Parenting teenagers has its ups and downs. Get advice from Mumsnetters here.

swearing

26 replies

cola2019 · 16/02/2020 13:12

My 11 and 13 yr old have cottoned on to the fact how much my husband hates swearing so they now know it is a sure fire to get his attention. He refuses to ignore it so he comes down on them for oh god or b they think it is hilairious so now they keep saying f and s on repeat. The more he tells then off the more they do it. Trouble is he nags them for everything so they love the attention they get for swearing. When it is just me in the house they rarely swear just the odd oh god if something goes wrong but husband will not let it go. Thing is he is the most athiest person out there. In his defence he is autistic and finds parenting really really hard and hates his space and harmonious discord being taken over by kids. He is often out to avoid being around us and I just need him to realise the constant nagging and telling off escalates everything so much more and if he just let them be themselves when he was home they would probably not wind him up so much.

OP posts:
Squidsister · 16/02/2020 23:14

I agree with others. You have two separate issues here.

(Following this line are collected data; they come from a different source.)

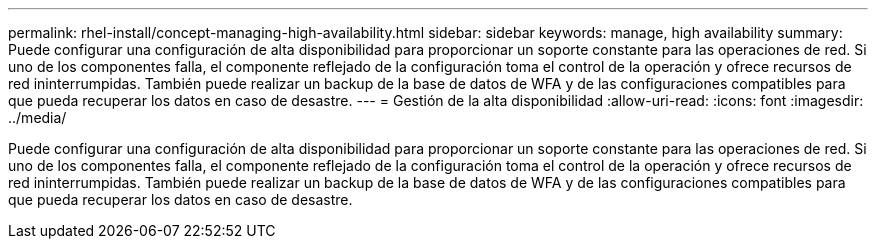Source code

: ---
permalink: rhel-install/concept-managing-high-availability.html 
sidebar: sidebar 
keywords: manage, high availability 
summary: Puede configurar una configuración de alta disponibilidad para proporcionar un soporte constante para las operaciones de red. Si uno de los componentes falla, el componente reflejado de la configuración toma el control de la operación y ofrece recursos de red ininterrumpidas. También puede realizar un backup de la base de datos de WFA y de las configuraciones compatibles para que pueda recuperar los datos en caso de desastre. 
---
= Gestión de la alta disponibilidad
:allow-uri-read: 
:icons: font
:imagesdir: ../media/


[role="lead"]
Puede configurar una configuración de alta disponibilidad para proporcionar un soporte constante para las operaciones de red. Si uno de los componentes falla, el componente reflejado de la configuración toma el control de la operación y ofrece recursos de red ininterrumpidas. También puede realizar un backup de la base de datos de WFA y de las configuraciones compatibles para que pueda recuperar los datos en caso de desastre.
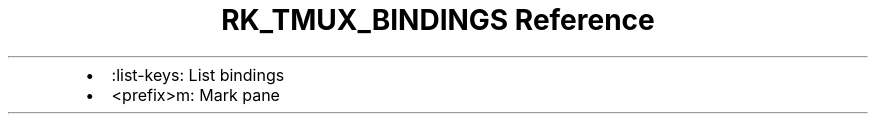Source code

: .\" Automatically generated by Pandoc 3.6
.\"
.TH "RK_TMUX_BINDINGS Reference" "" "" ""
.IP \[bu] 2
\f[CR]:list\-keys\f[R]: List bindings
.IP \[bu] 2
\f[CR]<prefix>m\f[R]: Mark pane
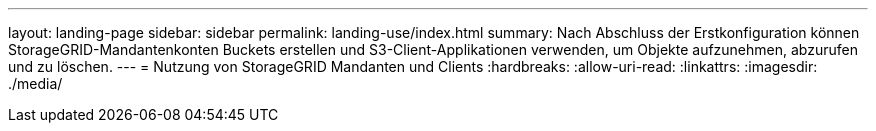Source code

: ---
layout: landing-page 
sidebar: sidebar 
permalink: landing-use/index.html 
summary: Nach Abschluss der Erstkonfiguration können StorageGRID-Mandantenkonten Buckets erstellen und S3-Client-Applikationen verwenden, um Objekte aufzunehmen, abzurufen und zu löschen. 
---
= Nutzung von StorageGRID Mandanten und Clients
:hardbreaks:
:allow-uri-read: 
:linkattrs: 
:imagesdir: ./media/


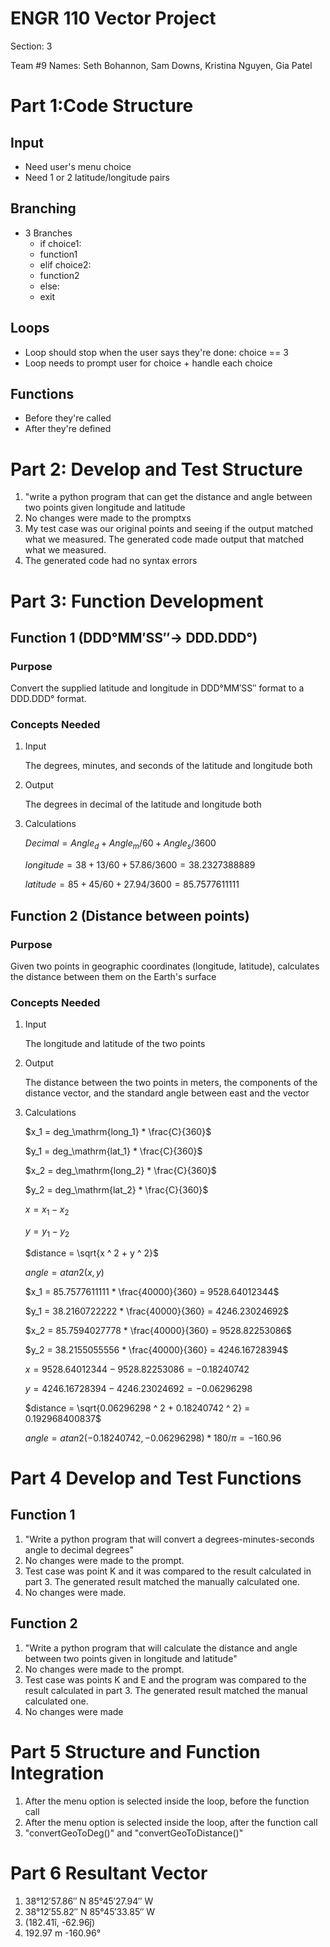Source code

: * ENGR 110 Vector Project

Section: 3

Team #9
Names: Seth Bohannon, Sam Downs, Kristina Nguyen, Gia Patel

* Part 1:Code Structure
** Input
 - Need user's menu choice
 - Need 1 or 2 latitude/longitude pairs

** Branching
 - 3 Branches
   - if choice1:
   - function1
   - elif choice2:
   - function2
   - else:
   - exit

** Loops
 - Loop should stop when the user says they're done: choice == 3
 - Loop needs to prompt user for choice + handle each choice


** Functions
 - Before they're called
 - After they're defined

* Part 2: Develop and Test Structure
1. "write a python program that can get the distance and angle between two
   points given longitude and latitude
2. No changes were made to the promptxs
3. My test case was our original points and seeing if the output matched what we
   measured. The generated code made output that matched what we measured.
4. The generated code had no syntax errors
   
* Part 3: Function Development
** Function 1 (DDD°MM′SS″-> DDD.DDD°)
*** Purpose
Convert the supplied latitude and longitude in DDD°MM′SS″ format to a DDD.DDD° format.

*** Concepts Needed
**** Input
The degrees, minutes, and seconds of the latitude and longitude both

**** Output
The degrees in decimal of the latitude and longitude both

**** Calculations
\(Decimal = Angle_d + Angle_m / 60 + Angle_s / 3600\)

\(longitude = 38 + 13 / 60 + 57.86 / 3600 = 38.2327388889\)

\(latitude = 85 + 45 / 60 + 27.94 / 3600 = 85.7577611111\)

** Function 2 (Distance between points)
*** Purpose
Given two points in geographic coordinates (longitude, latitude), calculates the
distance between them on the Earth's surface

*** Concepts Needed
**** Input
The longitude and latitude of the two points

**** Output
The distance between the two points in meters, the components of the distance
vector, and the standard angle between east and the vector

**** Calculations

\(x_1 = deg_\mathrm{long_1} * \frac{C}{360}\)

\(y_1 = deg_\mathrm{lat_1} * \frac{C}{360}\)

\(x_2 = deg_\mathrm{long_2} * \frac{C}{360}\)

\(y_2 = deg_\mathrm{lat_2} * \frac{C}{360}\)

\(x = x_1 - x_2\)

\(y = y_1 - y_2\)

\(distance = \sqrt{x ^ 2 + y ^ 2}\)

\(angle = atan2(x, y)\)

\(x_1 = 85.7577611111 * \frac{40000}{360} = 9528.64012344\)

\(y_1 = 38.2160722222 * \frac{40000}{360} = 4246.23024692\)

\(x_2 = 85.7594027778 * \frac{40000}{360} = 9528.82253086\)

\(y_2 = 38.2155055556 * \frac{40000}{360} = 4246.16728394\)

\(x = 9528.64012344 - 9528.82253086 = -0.18240742\)

\(y = 4246.16728394 - 4246.23024692 = -0.06296298\)

\(distance = \sqrt{0.06296298 ^ 2 + 0.18240742 ^ 2} = 0.192968400837\)

\(angle = atan2(-0.18240742, -0.06296298) * 180 / \pi = -160.96\)

* Part 4 Develop and Test Functions
** Function 1
1. "Write a python program that will convert a degrees-minutes-seconds angle to
   decimal degrees"
2. No changes were made to the prompt.
3. Test case was point K and it was compared to the result calculated in
   part 3. The generated result matched the manually calculated one.
4. No changes were made.

** Function 2
1. "Write a python program that will calculate the distance and angle between
   two points given in longitude and latitude"
2. No changes were made to the prompt.
3. Test case was points K and E and the program was compared to the result
   calculated in part 3. The generated result matched the manual calculated one.
4. No changes were made

* Part 5 Structure and Function Integration
1. After the menu option is selected inside the loop, before the function call
2. After the menu option is selected inside the loop, after the function call
3. "convertGeoToDeg()" and "convertGeoToDistance()"

* Part 6 Resultant Vector
1. 38°12′57.86″ N 85°45′27.94″ W
2. 38°12′55.82″ N 85°45′33.85″ W
3. (182.41î, -62.96ĵ)
4. 192.97 m -160.96°
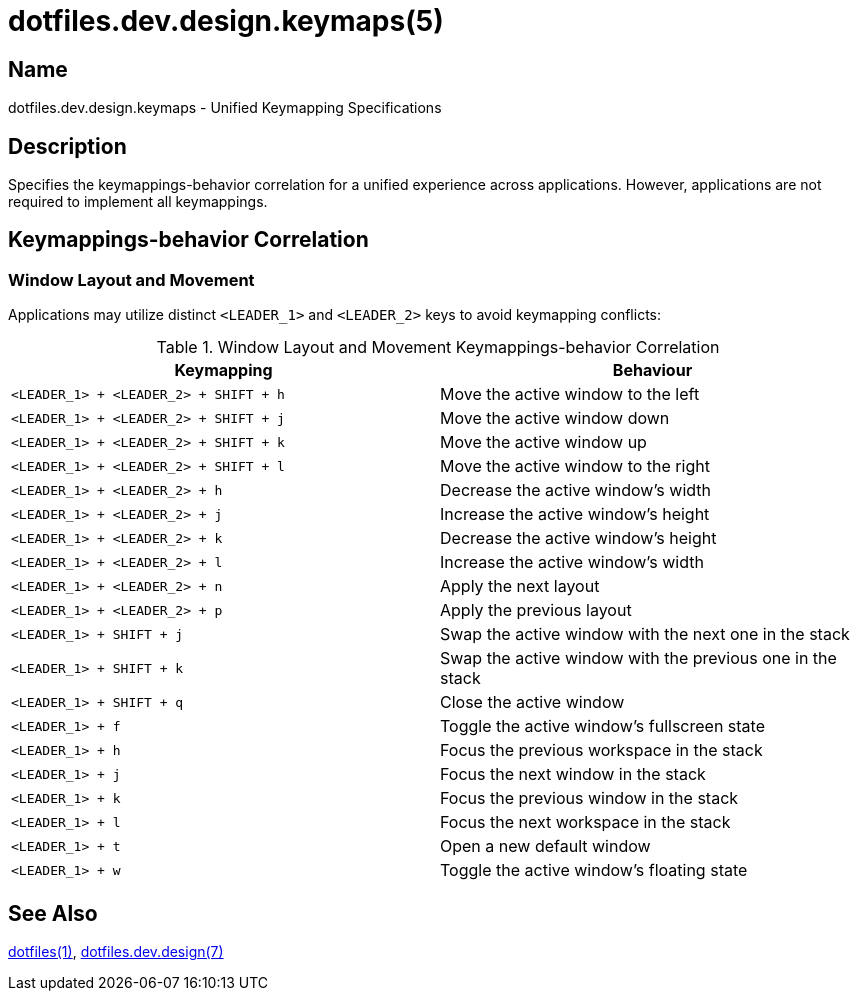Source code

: = dotfiles.dev.design.keymaps(5)

== Name

dotfiles.dev.design.keymaps - Unified Keymapping Specifications

== Description

Specifies the keymappings-behavior correlation for a unified experience across
applications. However, applications are not required to implement all
keymappings.

== Keymappings-behavior Correlation

=== Window Layout and Movement

Applications may utilize distinct `<LEADER_1>` and `<LEADER_2>` keys to avoid
keymapping conflicts:

.Window Layout and Movement Keymappings-behavior Correlation
|===
| Keymapping | Behaviour

| `<LEADER_1> + <LEADER_2> + SHIFT + h`
| Move the active window to the left

| `<LEADER_1> + <LEADER_2> + SHIFT + j`
| Move the active window down

| `<LEADER_1> + <LEADER_2> + SHIFT + k`
| Move the active window up

| `<LEADER_1> + <LEADER_2> + SHIFT + l`
| Move the active window to the right

| `<LEADER_1> + <LEADER_2> + h`
| Decrease the active window's width

| `<LEADER_1> + <LEADER_2> + j`
| Increase the active window's height

| `<LEADER_1> + <LEADER_2> + k`
| Decrease the active window's height

| `<LEADER_1> + <LEADER_2> + l`
| Increase the active window's width

| `<LEADER_1> + <LEADER_2> + n`
| Apply the next layout

| `<LEADER_1> + <LEADER_2> + p`
| Apply the previous layout

| `<LEADER_1> + SHIFT + j`
| Swap the active window with the next one in the stack

| `<LEADER_1> + SHIFT + k`
| Swap the active window with the previous one in the stack

| `<LEADER_1> + SHIFT + q`
| Close the active window

| `<LEADER_1> + f`
| Toggle the active window's fullscreen state

| `<LEADER_1> + h`
| Focus the previous workspace in the stack

| `<LEADER_1> + j`
| Focus the next window in the stack

| `<LEADER_1> + k`
| Focus the previous window in the stack

| `<LEADER_1> + l`
| Focus the next workspace in the stack

| `<LEADER_1> + t`
| Open a new default window

| `<LEADER_1> + w`
| Toggle the active window's floating state
|===

== See Also

link:../../../README.adoc[dotfiles(1)], link:main.adoc[dotfiles.dev.design(7)]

  1. Swearing - I don’t allow the DCs to swear at home / in front of us / in front of family. Fully aware they do it with their friends, but these are the family rules they have to follow. If they don’t, there will be consequences (taking their phone away usually does the trick, although to be honest we haven’t had to). I think it’s a good life lesson to learn when swearing is / isn’t appropriate. If you and your DH are asking them not to swear, and they carry on doing it, what are the consequences?
  2. Your DH isn’t behaving like a parent and that’s a real shame. How must it feel for your DCs to know their Dad isn’t that interested in them? What must that be doing for their self esteem? He needs to work out what his own issues are around spending time with his children. Surely not all autistic parents avoid their children? It must have been very hard on you having to solo parent all these years.